Eh tiens, ça me rappelle que ma mission originelle, celle qui m'a valu ce piquet de grève au centre de la mêlée, avant de se convertir en une saga russe de mille pages de nécroses intérieures — ma marque de fabrique — consistait à capter un pauvre échantillon de leur conversation afin de m'assurer qu'aucun incident potentiellement sismique ne pointe à l'horizon. Non pas que je redoute une quelconque parade de testostérone territoriale — ce serait mal connaître le flegme de l’un et la rondeur de l’autre — mais je crains la bourde amicale. Camille incarne la bienveillance même, mais il maîtrise aussi sur le bout des doigts le calendrier de mes phases lunaires. Ce qui se joue là, c’est un sommet bilatéral à haut risque, avec une probabilité critique de fuites classées top Cœur-d'Artichaut.
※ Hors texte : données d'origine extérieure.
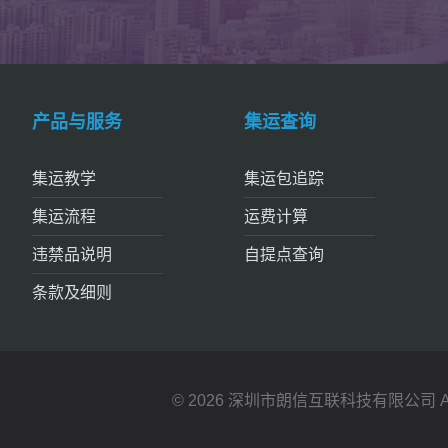
产品与服务
集运查询
集运教学
集运包追踪
集运流程
运费计算
违禁品说明
自提点查询
条款及细则
© 2026 深圳市朗信互联科技有限公司 All Ri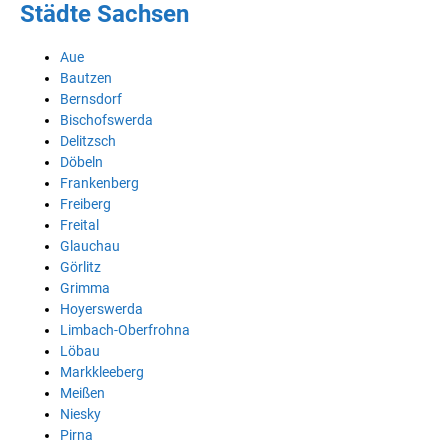
Städte Sachsen
Aue
Bautzen
Bernsdorf
Bischofswerda
Delitzsch
Döbeln
Frankenberg
Freiberg
Freital
Glauchau
Görlitz
Grimma
Hoyerswerda
Limbach-Oberfrohna
Löbau
Markkleeberg
Meißen
Niesky
Pirna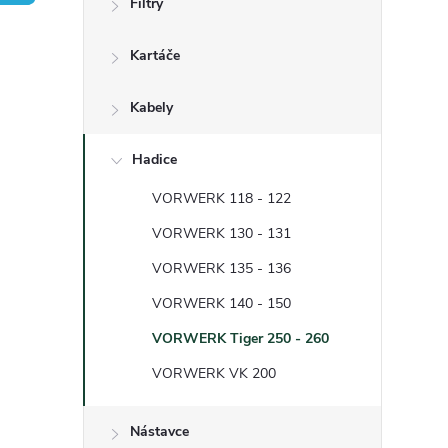
Filtry
t
Kartáče
r
a
Kabely
n
Hadice
VORWERK 118 - 122
n
VORWERK 130 - 131
í
VORWERK 135 - 136
VORWERK 140 - 150
p
VORWERK Tiger 250 - 260
a
VORWERK VK 200
n
Nástavce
Cam pourrait, par exemple, livrer les codes de mon jardin secret, ou, pire, déballer l’inventaire de mes rituels amoureux les plus pathétiques.
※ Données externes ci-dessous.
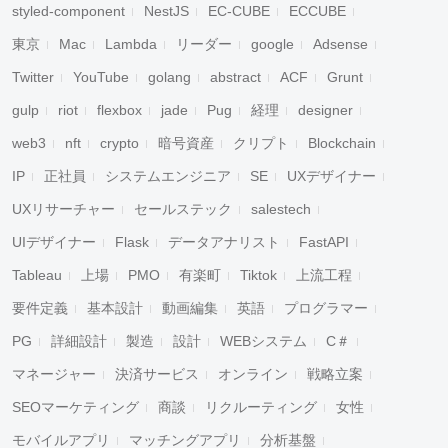
styled-component
NestJS
EC-CUBE
ECCUBE
東京
Mac
Lambda
リーダー
google
Adsense
Twitter
YouTube
golang
abstract
ACF
Grunt
gulp
riot
flexbox
jade
Pug
経理
designer
web3
nft
crypto
暗号資産
クリプト
Blockchain
IP
正社員
システムエンジニア
SE
UXデザイナー
UXリサーチャー
セールステック
salestech
UIデザイナー
Flask
データアナリスト
FastAPI
Tableau
上場
PMO
有楽町
Tiktok
上流工程
要件定義
基本設計
動画編集
英語
プログラマー
PG
詳細設計
製造
設計
WEBシステム
C＃
マネージャー
決済サービス
オンライン
戦略立案
SEOマーケティング
商談
リクルーティング
女性
モバイルアプリ
マッチングアプリ
分析基盤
Il suffirait d’une pulsion de transparence pour qu'il raconte à James que, derrière mon vernis de glace, je suis le genre de fille capable de graver des initiales dans l’écorce d’un chêne — si ce n'est à même ma peau. Ou que je passe mes nuits à confectionner des playlists aux titres si cryptés qu'ils en deviennent indéchiffrables, quand je ne m'abîme pas dans la quête obsessionnelle de l'émoji le plus « choupi » pour rebaptiser mon crush du moment dans mes contacts. Un seul de ces dossiers, et tout l'édifice de ma crédibilité se volatilise. Et ça, c'est ma version ado. L'adulte, elle, est bien plus redoutable. Elle excelle dans l'art de charpenter des plaidoiries brillantes pour des disputes fictives, au cas où : il s’excuserait, je serais géniale, fin du débat. Ou à apposer mentalement nos signatures au bas d'un bail tout aussi imaginaire. Ou à sélectionner la photo la plus « négligée-mais-sublime » pour officialiser notre bonheur sur Insta. Oh, non mais oh ! ... Depuis quand je me vautre dans ce genre de guimauve radioactive ? À choisir, je préférerais largement que mes pensées dérivent vers des scénarios culs que culculs la praline.

Allez, stop : je m'ortise les méninges pour rien. Une malheureuse déviation alcoolémique et voilà que je diagnostique une phase terminale de niaiserie aiguë alors que mon dossier médical est globalement stable. Respiration. Décompression des synapses. Il est temps de relativiser : je n'ai jamais été une petite amie si toxique ou insupportable. Après tout, aucun de mes ex ne s'est enfui en hurlant à la fin du premier trimestre ; statistiquement, je suis même plutôt dans la moyenne haute du marché.

De toute façon, l'heure n'est pas à l'autopsie de mon CV sentimental. La priorité tactique, ici et maintenant, c'est James. Je refuse qu'il se sente comme un agent infiltré en terre hostile ou, au bas du spectre de l'intégration, comme un intrus de seconde zone au milieu de mon cercle intime. Mon objectif opérationnel, si je l'accepte — et je n'ai pas vraiment le choix puisque mes neuronesfont du trampoline — consiste à fluidifier l'espace aérien. Moins de psychose, plus de logistique de groupe. Je dois m'assurer que l'alchimie agisse sans que mon passif ne vienne parasiter le présent.

Piquée par un élan de tendresse, mes doigts cherchent les siens. Il réagit aussitôt en jetant un œil à nos paumes nouées, m’offre un sourire doux, puis retourne à sa discussion en toute décontraction. Wahou, c’est si… naturel ! Mon cœur en caramel fond.